Germany will post the world's largest current account surplus in 2019 for the fourth year running, putting pressure on Berlin to help reduce global imbalances and stimulate domestic demand, the Ifo economic institute said on Friday.

The current account surplus, which measures the flow of goods, services and investments, to Germany this year is expected to reach $ 276 billion, said Christian Grim, an economist at Evo.

Japan's surplus is expected to reach $ 188 billion, followed by China with a surplus of $ 182 billion.

In contrast, the United States is expected to post a current account deficit of $ 480 billion, the largest in the world, despite US President Donald Trump's trade war on China and additional tariffs on Chinese products.

The Turkish lira crisis has helped reduce the country's trade deficit (Reuters)

Why Germany excels?
Germany's current account surplus can be attributed mainly to the fact that many German products and services are sold abroad more than Europe's largest economy imports.

A few days ago data from the Federal Statistics Office showed that Germany's exports rose last July by 0.7% against imports falling 1.5%, bringing the trade surplus to 20.2 billion euros ($ 22.3 billion). The rise was in contradiction to estimates by economists who expected it to fall under the impact of a tariff war and ambiguity over Britain's secession from the European Union.

Trade imbalances anger Trump, who has threatened to impose additional tariffs on German carmakers. The European Commission and the International Monetary Fund also criticized the German surplus.

What about Turkey?
Turkey's 12-month combined current account surplus for the second consecutive month in July amounted to $ 4.45 billion, after posting a deficit for nearly 17 years, data from the Turkish central bank revealed on Friday.

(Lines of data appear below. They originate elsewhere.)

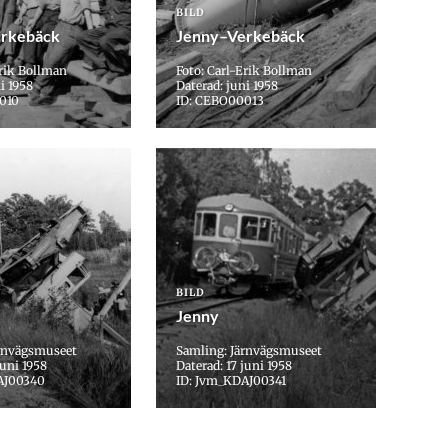
BILD
rkebäck
Jenny–Verkebäck
Erik Bollman
Foto: Carl-Erik Bollman
i 1958
Daterad: juni 1958
010
ID: CEBO00013
BILD
Jenny
ärnvägsmuseet
Samling: Järnvägsmuseet
juni 1958
Daterad: 17 juni 1958
AJ00340
ID: Jvm_KDAJ00341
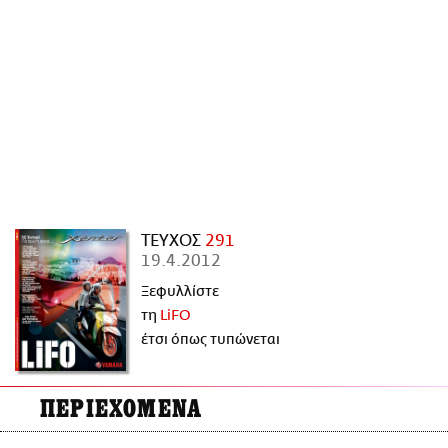
ΑΜΠΑ
PRINT
ΤΕΥΧΟΣ
291
19.4.2012
Ξεφυλλίστε
τη
LiFO
έτσι όπως τυπώνεται
ΠΕΡΙΕΧΟΜΕΝΑ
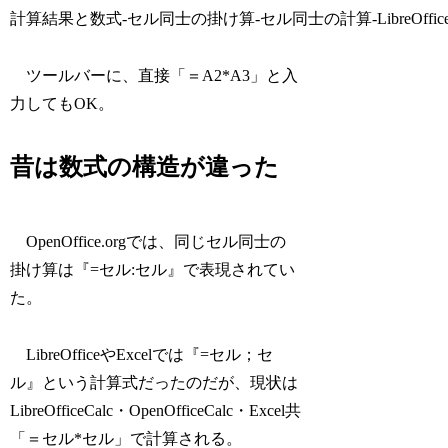
計算結果と数式-セル同士の掛け算-セル同士の計算-LibreOfficeC
ツールバーに、直接「＝A2*A3」と入
力してもOK。
昔は数式の構造が違った
OpenOffice.orgでは、同じセル同士の
掛け算は『=セル:セル』で表現されてい
た。
LibreOfficeやExcelでは『=セル；セ
ル』という計算式だったのだが、現状は
LibreOfficeCalc・OpenOfficeCalc・Excel共
「＝セル*セル」で計算される。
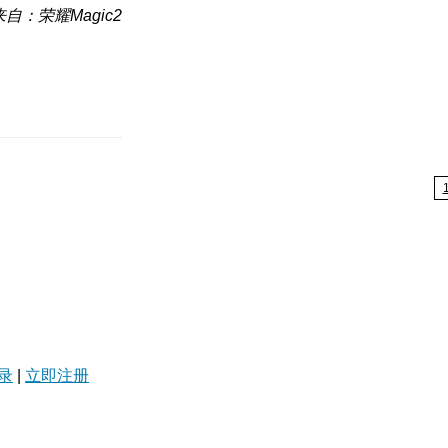
来自：荣耀Magic2
录
|
立即注册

The current account balance was supported by increased tourism revenues and shrinking trade deficits.

Turkey's history of current account deficits has long been a concern for investors because it makes the economy dependent on speculative foreign flows to finance the deficit.

But the deficit fell sharply in the wake of the currency crisis, which saw the lira lose nearly 30 percent of its value against the dollar last year.